Based on the much loved Inspector Morse series, taken from the novels by Colin Dexter, Endeavour is a prequel, but to describe it as such feels a touch unjust. With a more imaginative title than Young Morse or similar, Endeavour is free to stand on its own merit.
As played by Sean Evans (Ashes to Ashes, The Take), a relative unknown, Endeavour Morse begins the series as an introverted young detective constable, unsure of his place in the world. He’s on the verge of leaving the force, for lack of an intellectual challenge, when called to join the search for missing schoolgirl Rose Tremlett. As with the original series, Endeavour is set in an idealised Oxford of cloistered colleges and leafy suburbs. The setting, lushly filmed, together with Endeavour’s careful pacing, gives the sense of conferring a privilege to viewers, a glimpse into a rarefied world running parallel to ours.
In order to remain accessible, Endeavour — which premiered 2 January on ITV1 — does risk lapsing into dull, class-bound cliché. Morse has to endure the sniping of duty-bound but slow-witted plods, threatened by the ideas of a ‘college boy’; it also chucks in some police corruption for good measure. Worse, as is too often the case in recent British thrillers, the intelligentsia are all sneering, cynical and untrustworthy; the working class family of the missing girl flawed, but honest.
Endeavour transcends these potential pitfalls in large part due to restrained writing, and Evans’ performance. He adopts a number of physical tics from the late John Thaw, who played a greyer, and less open Morse in the original series. Without resorting to impersonation, he conveys a thoughtful, fiercely moral but naive character.

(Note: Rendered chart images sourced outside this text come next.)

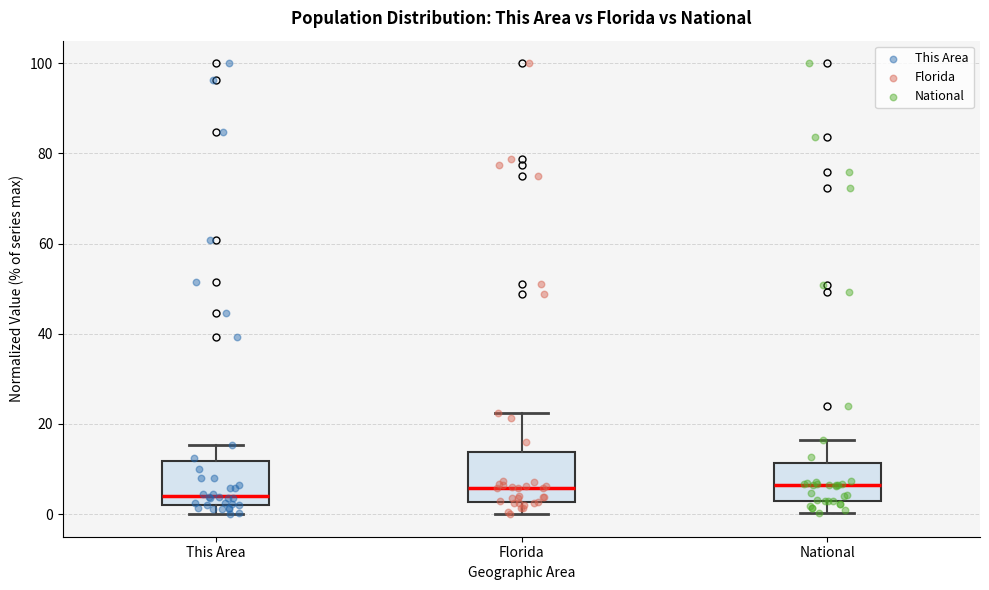

Where is the lower edge of the box for This Area on the y-axis? The values are not printed on the chart, so give them approximately, as read against the axis.

2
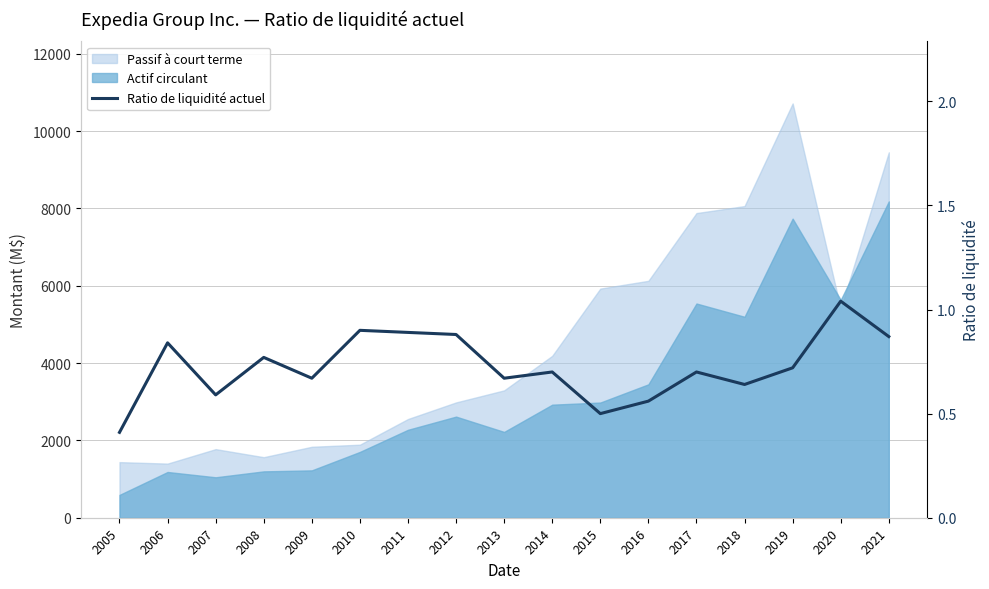

Reading left to right, list all the values displayed in this chart.

2005=0.4	2006=0.8	2007=0.6	2008=0.8	2009=0.7	2010=0.9	2011=0.9	2012=0.9	2013=0.7	2014=0.7	2015=0.5	2016=0.6	2017=0.7	2018=0.6	2019=0.7	2020=1.0	2021=0.9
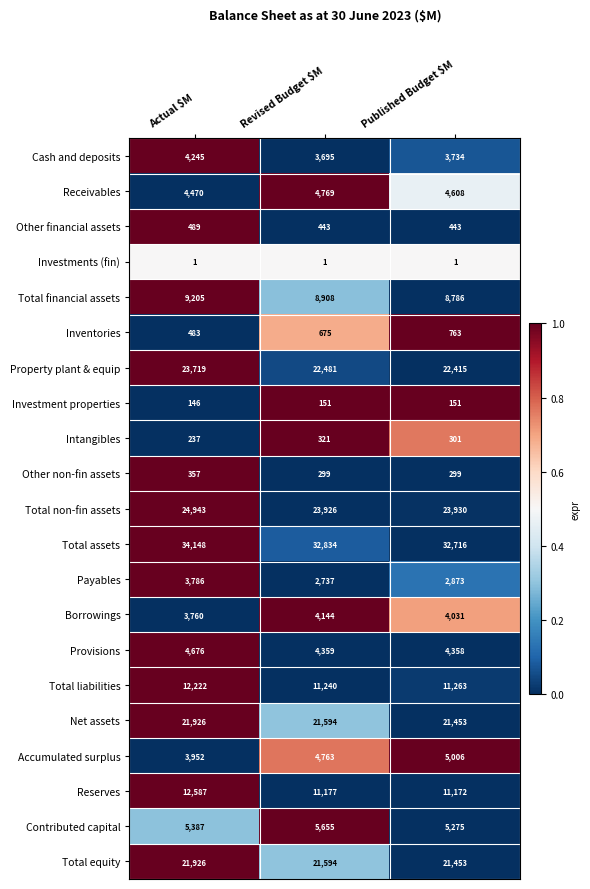

How many values in the Net assets series are below 21594?

1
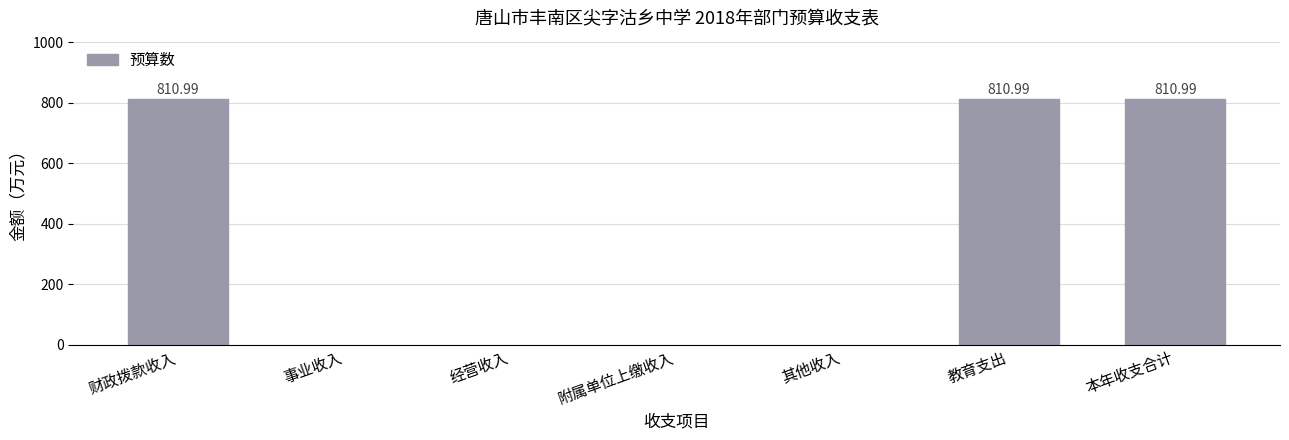

What is the sum of the values at 教育支出 and 附属单位上缴收入?

811.0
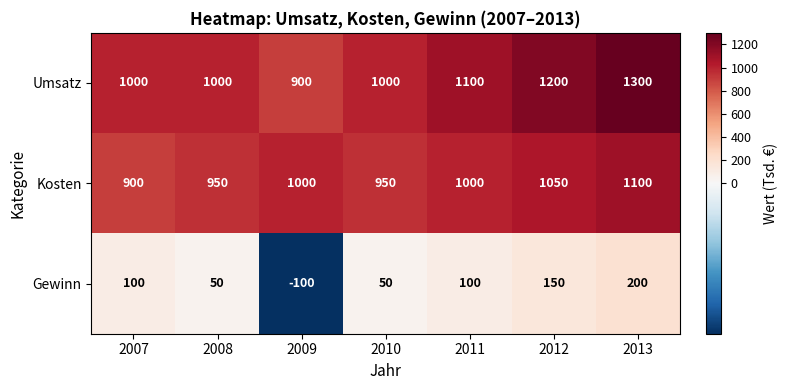

The Kosten series shows 181 at 2007. True or false?

False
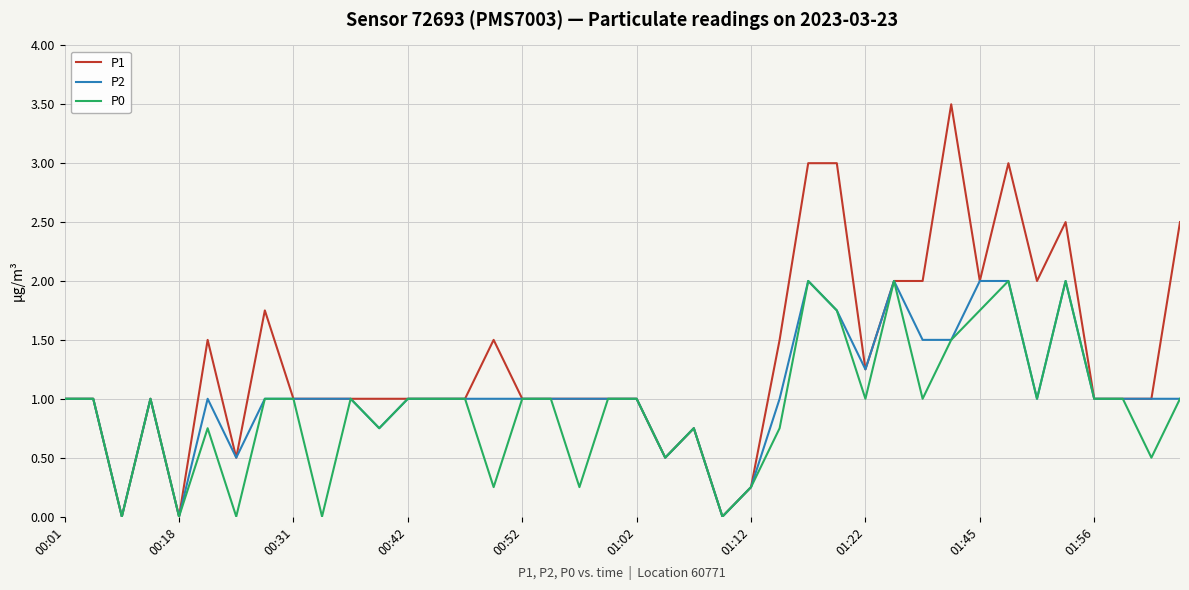

Which series has the largest range (max minus min)?

P1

Happily, Endeavour soon gets the necessary nostalgia out of the way, introducing trappings of the character familiar to fans early: the love of opera, the red Jaguar, the aversion to blood. It stops short of alienating new viewers with too many winks to the fans, despite a knowing exchange featuring Thaw’s daughter, and cracks on with the plot.

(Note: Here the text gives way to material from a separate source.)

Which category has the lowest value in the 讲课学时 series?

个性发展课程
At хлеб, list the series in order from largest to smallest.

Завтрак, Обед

It also introduces another recurring feature of Inspector Morse: his preference for cultured, unattainable women. This time, in the form of hints at a failed romance and a suspect’s comely wife, a former singer, played by Flora Montgomery. There’s a sweet, awkward moment when Morse’s professional manner falls away to reveal a boyish enthusiasm for the music when they first meet. Another of Endeavour’s unexpected pleasures is language. The inclusion in dialogue of colloquialisms out of common usage like feels authentic, not forced, which makes this more than an episode of Morse in vintage costume.
Endeavour also features some excellent guest turns, most notably from the always good-value Roger Allam, as a superior who fosters Morse’s knack for the job, despite the doubts of his fellow officers, and Patrick Malahide as a cold, sinister politician.

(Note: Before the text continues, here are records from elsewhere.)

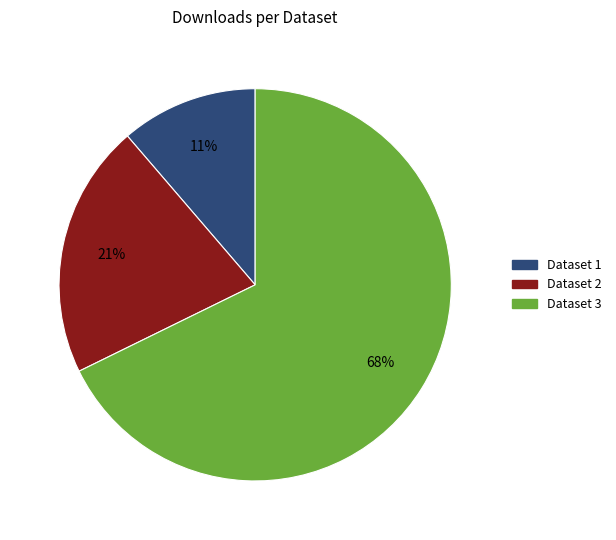

Is there any slice that represents more than half of the pie?

Yes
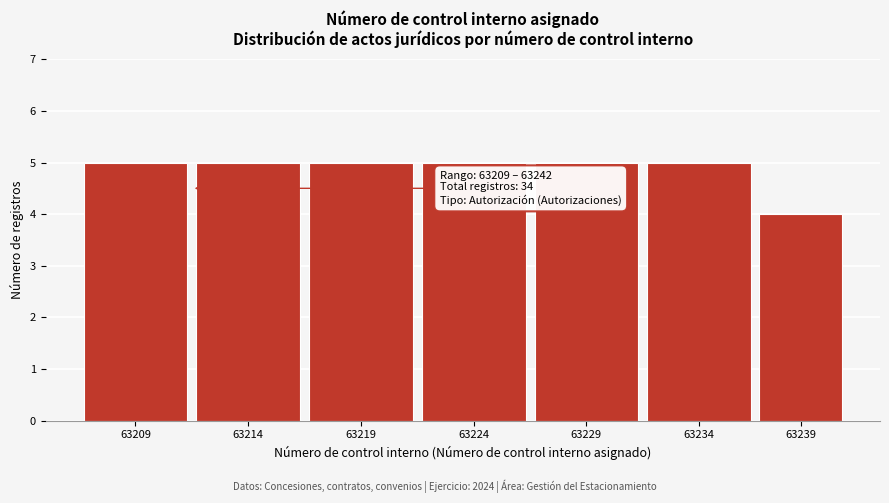

Reading right to left, list all the values displayed in this chart.

4	5	5	5	5	5	5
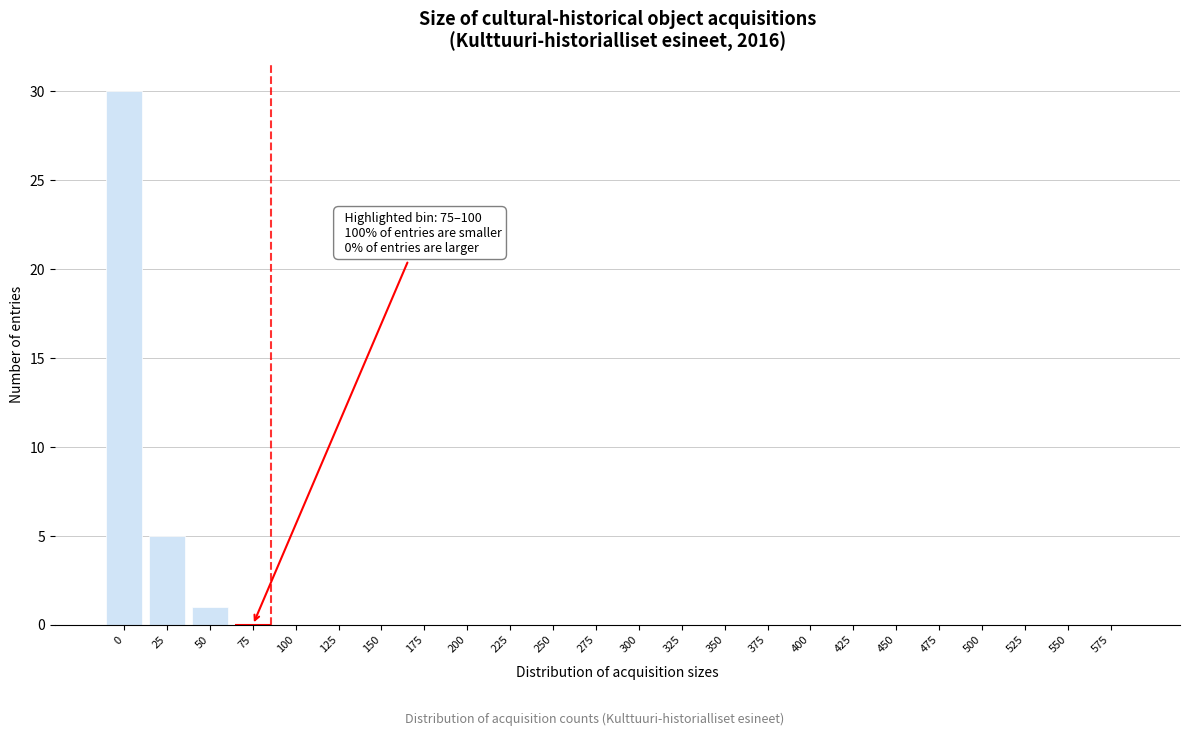

Reading right to left, list all the values displayed in this chart.

575=0	550=0	525=0	500=0	475=0	450=0	425=0	400=0	375=0	350=0	325=0	300=0	275=0	250=0	225=0	200=0	175=0	150=0	125=0	100=0	75=0	50=1	25=5	0=30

Even with the hints of menace throughout, as pointed out by a chirpy police pathologist (James Bradshaw), Morse, and Endeavour are both a little squeamish. Both shy away from the grisly or aspects of policing and of death, glossing over fallout among the living. Endeavour treats the events that follow Rose Tremlett’s disappearance as interesting mental exercises – much more murder mystery than crime drama. A flaw, or not, depending on the viewer’s point of view.